■ **Data extracts**
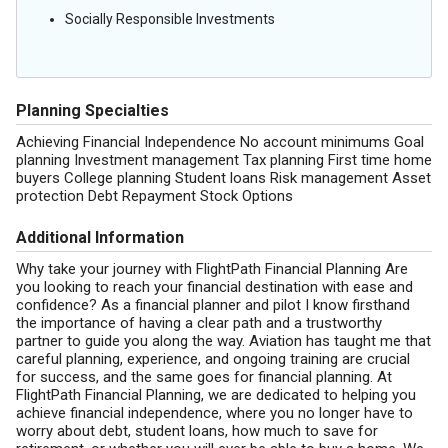
Socially Responsible Investments
Planning Specialties
Achieving Financial Independence No account minimums Goal
planning Investment management Tax planning First time home
buyers College planning Student loans Risk management Asset
protection Debt Repayment Stock Options
Additional Information
Why take your journey with FlightPath Financial Planning Are
you looking to reach your financial destination with ease and
confidence? As a financial planner and pilot I know firsthand
the importance of having a clear path and a trustworthy
partner to guide you along the way. Aviation has taught me that
careful planning, experience, and ongoing training are crucial
for success, and the same goes for financial planning. At
FlightPath Financial Planning, we are dedicated to helping you
achieve financial independence, where you no longer have to
worry about debt, student loans, how much to save for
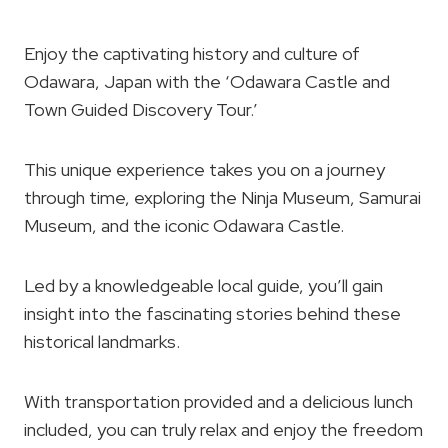
Enjoy the captivating history and culture of
Odawara, Japan with the ‘Odawara Castle and
Town Guided Discovery Tour.’
This unique experience takes you on a journey
through time, exploring the Ninja Museum, Samurai
Museum, and the iconic Odawara Castle.
Led by a knowledgeable local guide, you’ll gain
insight into the fascinating stories behind these
historical landmarks.
With transportation provided and a delicious lunch
included, you can truly relax and enjoy the freedom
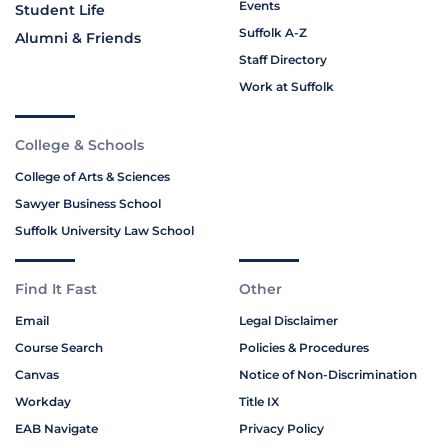
Events
Student Life
Suffolk A-Z
Alumni & Friends
Staff Directory
Work at Suffolk
College & Schools
College of Arts & Sciences
Sawyer Business School
Suffolk University Law School
Find It Fast
Other
Email
Legal Disclaimer
Course Search
Policies & Procedures
Canvas
Notice of Non-Discrimination
Workday
Title IX
EAB Navigate
Privacy Policy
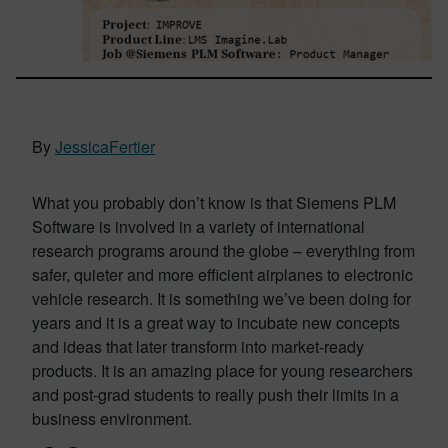
By
JessicaFertier
What you probably don’t know is that Siemens PLM
Software is involved in a variety of international
research programs around the globe – everything from
safer, quieter and more efficient airplanes to electronic
vehicle research. It is something we’ve been doing for
years and it is a great way to incubate new concepts
and ideas that later transform into market-ready
products. It is an amazing place for young researchers
and post-grad students to really push their limits in a
business environment.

■ **Work instruction**
Copy the text of all the records above word for word, leaving out the pictures.

■ **Your solution**
Socially Responsible Investments
Planning Specialties
Achieving Financial Independence No account minimums Goal
planning Investment management Tax planning First time home
buyers College planning Student loans Risk management Asset
protection Debt Repayment Stock Options
Additional Information
Why take your journey with FlightPath Financial Planning Are
you looking to reach your financial destination with ease and
confidence? As a financial planner and pilot I know firsthand
the importance of having a clear path and a trustworthy
partner to guide you along the way. Aviation has taught me that
careful planning, experience, and ongoing training are crucial
for success, and the same goes for financial planning. At
FlightPath Financial Planning, we are dedicated to helping you
achieve financial independence, where you no longer have to
worry about debt, student loans, how much to save for
Enjoy the captivating history and culture of
Odawara, Japan with the ‘Odawara Castle and
Town Guided Discovery Tour.’
This unique experience takes you on a journey
through time, exploring the Ninja Museum, Samurai
Museum, and the iconic Odawara Castle.
Led by a knowledgeable local guide, you’ll gain
insight into the fascinating stories behind these
historical landmarks.
With transportation provided and a delicious lunch
included, you can truly relax and enjoy the freedom
Events
Student Life
Suffolk A-Z
Alumni & Friends
Staff Directory
Work at Suffolk
College & Schools
College of Arts & Sciences
Sawyer Business School
Suffolk University Law School
Find It Fast
Other
Email
Legal Disclaimer
Course Search
Policies & Procedures
Canvas
Notice of Non-Discrimination
Workday
Title IX
EAB Navigate
Privacy Policy
By
JessicaFertier
What you probably don’t know is that Siemens PLM
Software is involved in a variety of international
research programs around the globe – everything from
safer, quieter and more efficient airplanes to electronic
vehicle research. It is something we’ve been doing for
years and it is a great way to incubate new concepts
and ideas that later transform into market-ready
products. It is an amazing place for young researchers
and post-grad students to really push their limits in a
business environment.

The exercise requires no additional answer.